The 47, 65 ,71 , kargil were victories of india over pak.
But India always had numerical superiority over pak in these encounters....also technological superiority in some.
If pak had a numerical parity with India ,would India have been able to hold out ?
Or is what pak claims , that its soldiers are better than indian soldiers , true ?
Let us assume for a moment that both had equal number of troops , equipment ,aircraft ,tanks etc.......also similar in quality.
Would India be able to hold out against pak ??
I think you've been swayed into some
bullshit notions of 'martial prowess' based on some weird premise of ethnic superiority.
The fact is, genes alone will play a minute part in getting you through a fight. Training and discipline do.
By that token, for example India's forces were 'superior' to that of China's, because even though it lost the border skirmish against it, Indian troops held out against numerically superior Chinese forces in several incidents inflicting 2:1 or 3:1 casualty ratios on their foes, and subsequently also in the Nathula and Ussuri incidents of 1967.
Ethnic-based martial prowess is a rigorous simplicity, a garb and propaganda tool designed to cover failures in discipline, leadership, numbers, technology or doctrine, particularly in the aftermath of a military defeat or a stalemate that has cost you significantly more in terms of land, soldiers or debilitating economics than your nemesis. For it suggests, that the military defeat
must have been due to other factors in your opponents' favor: political expediency, technological advantage, numerical superiority, etc. when in fact it remains that any moderately protracted war, that lasts longer than a skirmish, will see fairly equal numbers of troops deployed in theatres. That is evident in everything from the Kargil war to the wars in 1965 and 1947. The only exception was 1971.

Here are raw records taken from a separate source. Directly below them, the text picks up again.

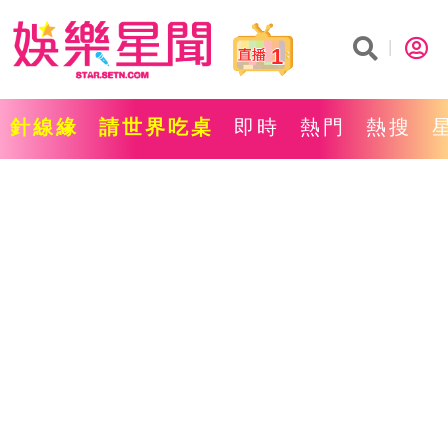
1
針線緣
請世界吃桌
即時
熱門
熱搜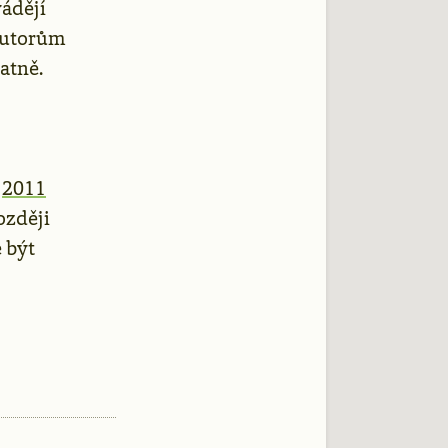
vádějí
autorům
atně.
e
2011
ozději
 být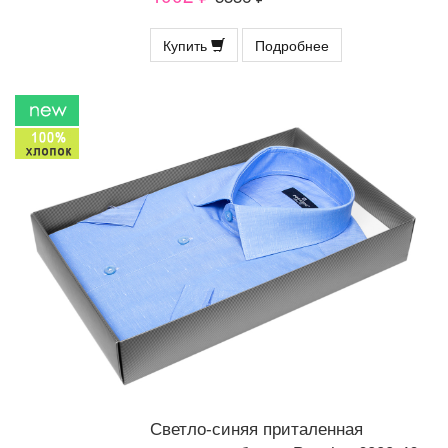
Купить
Подробнее
Светло-синяя приталенная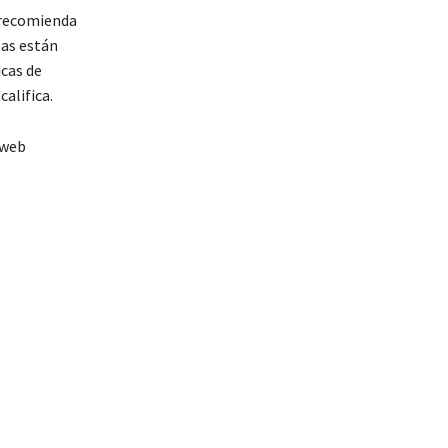
 recomienda
tas están
icas de
alifica.
 web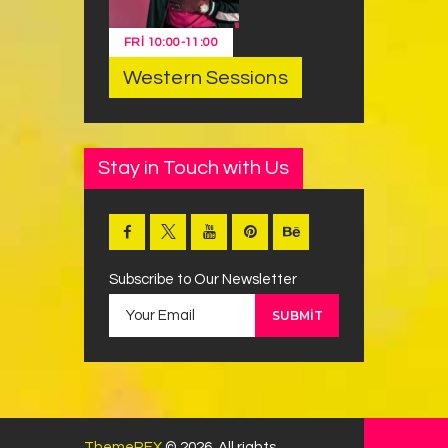
FRI
10:00
-
11:00
Western Sessions
Stay in Touch with Us
Subscribe to Our Newsletter
ThemeREX
© 2026. All rights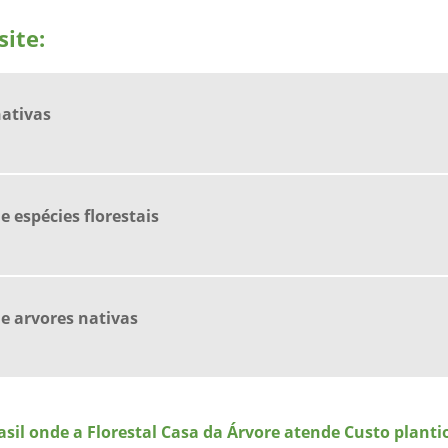
ite:
ativas
 espécies florestais
e arvores nativas
rasil onde a Florestal Casa da Árvore atende Custo plant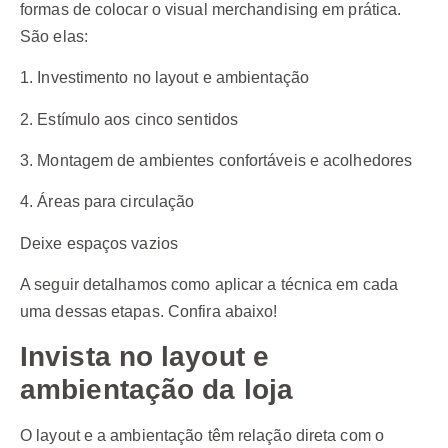
formas de colocar o visual merchandising em prática.
São elas:
1. Investimento no layout e ambientação
2. Estímulo aos cinco sentidos
3. Montagem de ambientes confortáveis e acolhedores
4. Áreas para circulação
Deixe espaços vazios
A seguir detalhamos como aplicar a técnica em cada
uma dessas etapas. Confira abaixo!
Invista no layout e
ambientação da loja
O layout e a ambientação têm relação direta com o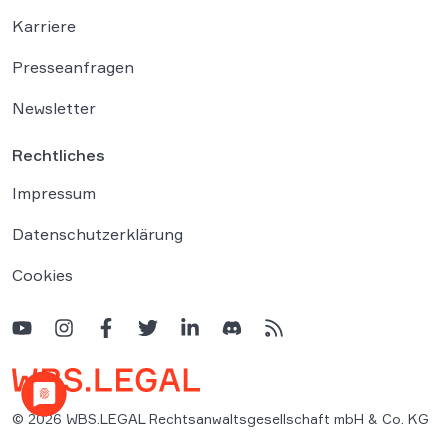
Karriere
Presseanfragen
Newsletter
Rechtliches
Impressum
Datenschutzerklärung
Cookies
© 2026 WBS.LEGAL Rechtsanwaltsgesellschaft mbH & Co. KG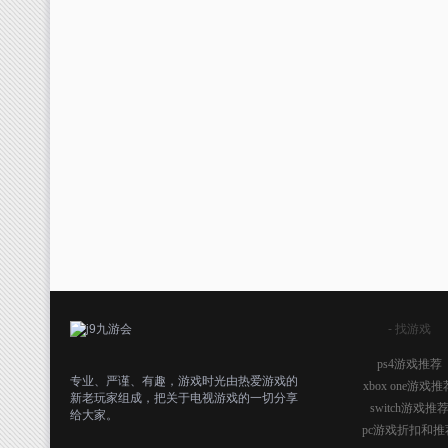
- 找游戏
ps4游戏推荐
专业、严谨、有趣，游戏时光由热爱游戏的
xbox one游戏推
新老玩家组成，把关于电视游戏的一切分享
switch游戏推
给大家。
pc游戏折扣和推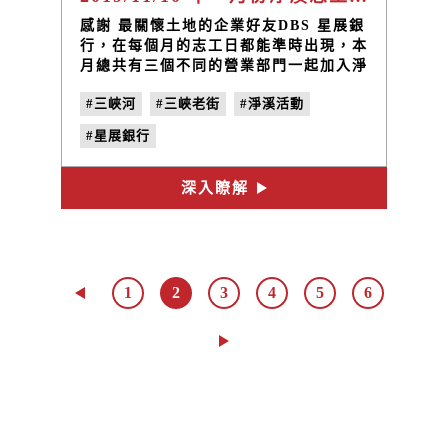
感謝 最關懷土地的企業好友DBS 星展銀
行，在每個月的志工日都能準時出現，本
月總共有三個不同的營業部門一起加入淨
溪的行列囉！給這些最美的淨溪志工掌聲
#三峽河
#三峽老街
#淨溪活動
鼓勵鼓勵～～
#星展銀行
深入瞭解
1
2
3
4
5
6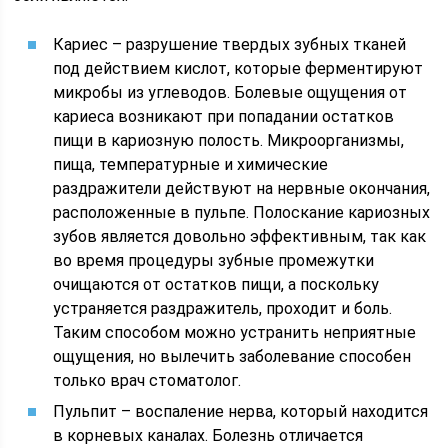
Кариес – разрушение твердых зубных тканей
под действием кислот, которые ферментируют
микробы из углеводов. Болевые ощущения от
кариеса возникают при попадании остатков
пищи в кариозную полость. Микроорганизмы,
пища, температурные и химические
раздражители действуют на нервные окончания,
расположенные в пульпе. Полоскание кариозных
зубов является довольно эффективным, так как
во время процедуры зубные промежутки
очищаются от остатков пищи, а поскольку
устраняется раздражитель, проходит и боль.
Таким способом можно устранить неприятные
ощущения, но вылечить заболевание способен
только врач стоматолог.
Пульпит – воспаление нерва, который находится
в корневых каналах. Болезнь отличается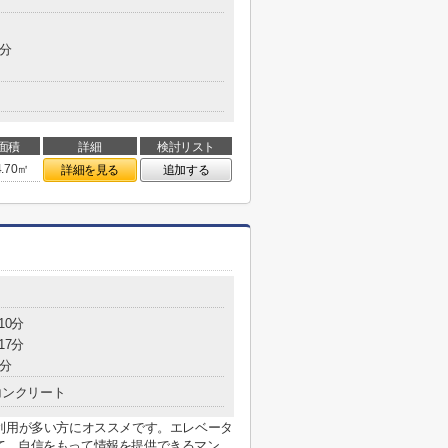
5分
面積
詳細
検討リスト
4.70㎡
詳細を見る
追加する
10分
17分
4分
コンクリート
利用が多い方にオススメです。エレベータ
、自信をもって情報を提供できるマン...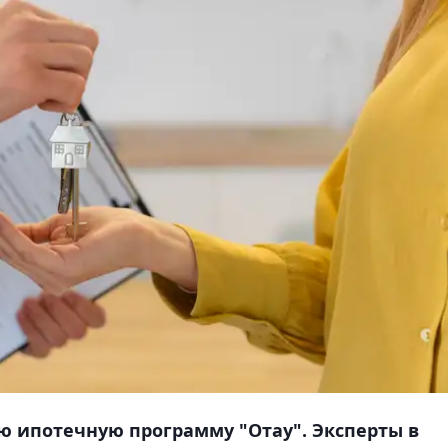
ую ипотечную программу "Отау". Эксперты в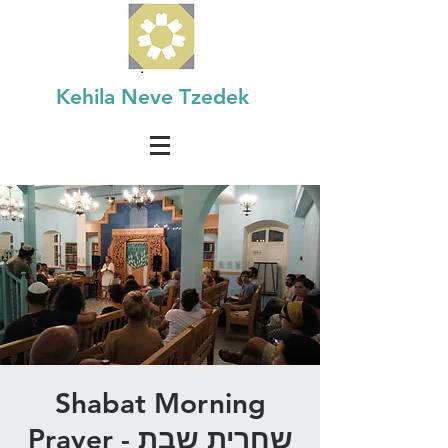
Kehila Neve Tzedek
Shabat Morning
Prayer - שחרית שבת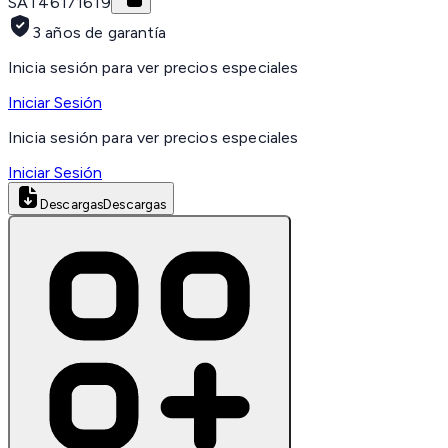
SAT
46171619
3 años de garantía
Inicia sesión para ver precios especiales
Iniciar Sesión
Inicia sesión para ver precios especiales
Iniciar Sesión
Descargas
Descargas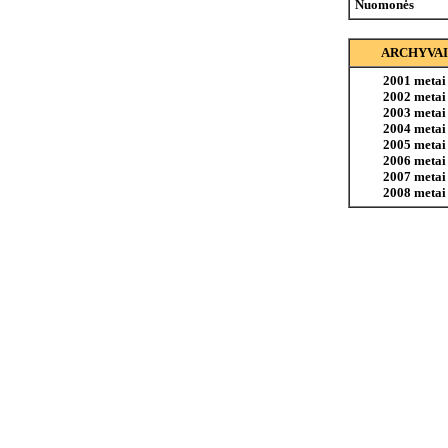
Nuomonės
ARCHYVAI
2001 metai
2002 metai
2003 metai
2004 metai
2005 metai
2006 metai
2007 metai
2008 metai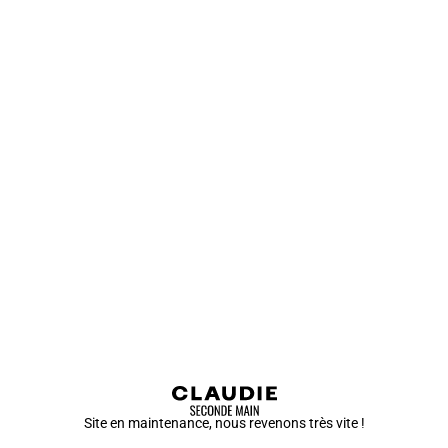
Site en maintenance, nous revenons très vite !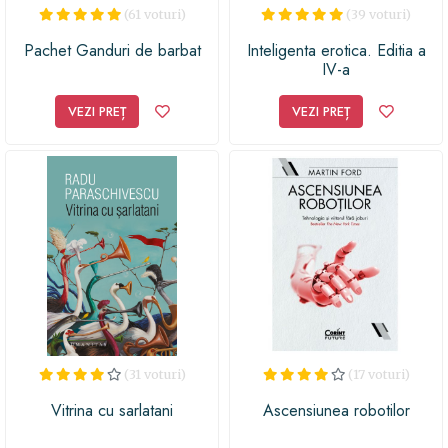
(61 voturi)
(39 voturi)
Pachet Ganduri de barbat
Inteligenta erotica. Editia a
IV-a
VEZI PREȚ
VEZI PREȚ
(31 voturi)
(17 voturi)
Vitrina cu sarlatani
Ascensiunea robotilor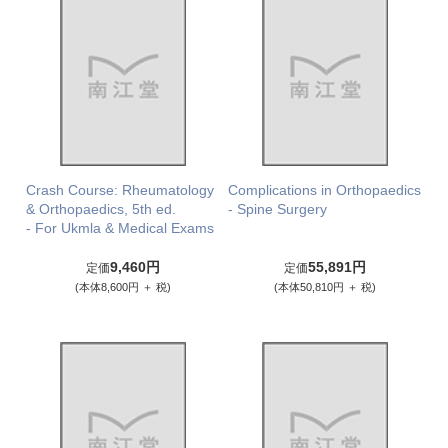
Crash Course: Rheumatology
Complications in Orthopaedics
& Orthopaedics, 5th ed.
- Spine Surgery
- For Ukmla & Medical Exams
9,460円
55,891円
定価
定価
(本体8,600円 ＋ 税)
(本体50,810円 ＋ 税)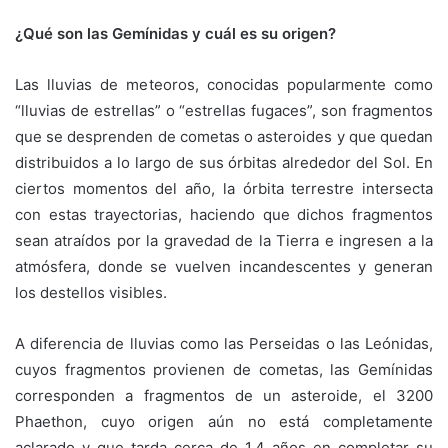
¿Qué son las Gemínidas y cuál es su origen?
Las lluvias de meteoros, conocidas popularmente como
“lluvias de estrellas” o “estrellas fugaces”, son fragmentos
que se desprenden de cometas o asteroides y que quedan
distribuidos a lo largo de sus órbitas alrededor del Sol. En
ciertos momentos del año, la órbita terrestre intersecta
con estas trayectorias, haciendo que dichos fragmentos
sean atraídos por la gravedad de la Tierra e ingresen a la
atmósfera, donde se vuelven incandescentes y generan
los destellos visibles.
A diferencia de lluvias como las Perseidas o las Leónidas,
cuyos fragmentos provienen de cometas, las Gemínidas
corresponden a fragmentos de un asteroide, el 3200
Phaethon, cuyo origen aún no está completamente
aclarado y que tarda cerca de 1,4 años en completar su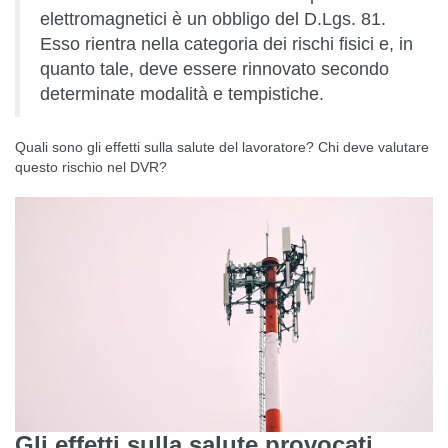
elettromagnetici è un obbligo del D.Lgs. 81.
Esso rientra nella categoria dei rischi fisici e, in
quanto tale, deve essere rinnovato secondo
determinate modalità e tempistiche.
Quali sono gli effetti sulla salute del lavoratore? Chi deve valutare
questo rischio nel DVR?
Gli effetti sulla salute provocati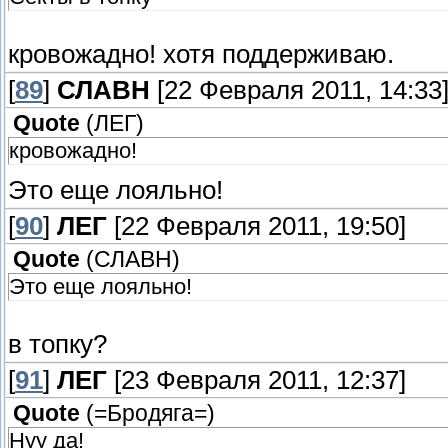
кровожадно! хотя поддерживаю.
[
89
]
СЛАВН
[22 Февраля 2011, 14:33
Quote
(
ЛЕГ
)
кровожадно!
Это еще лояльно!
[
90
]
ЛЕГ
[22 Февраля 2011, 19:50]
Quote
(
СЛАВН
)
Это еще лояльно!
в топку?
[
91
]
ЛЕГ
[23 Февраля 2011, 12:37]
Quote
(
=Бродяга=
)
Нуу да!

That martial prowess is based on 'ethnic superiority' is a load of garbage, has nothing to do with facts, empirical or contemporary or otherwise, military doctrine or strategy is evident in that 97,000 prisoners of war (80,000 of them uniformed) were captured by Indian forces in the war of East Pakistan. Sure, military supporters claim that Pakistani forces were outnumbered by Indian soldiers, that they were surrounded and pinned to an area by a large coterie of Indian forces, that they were outgunned and out-ammo'd, but if the doctrine of 10:1 held true, Pakistani soldiers should have held out against much smaller odds.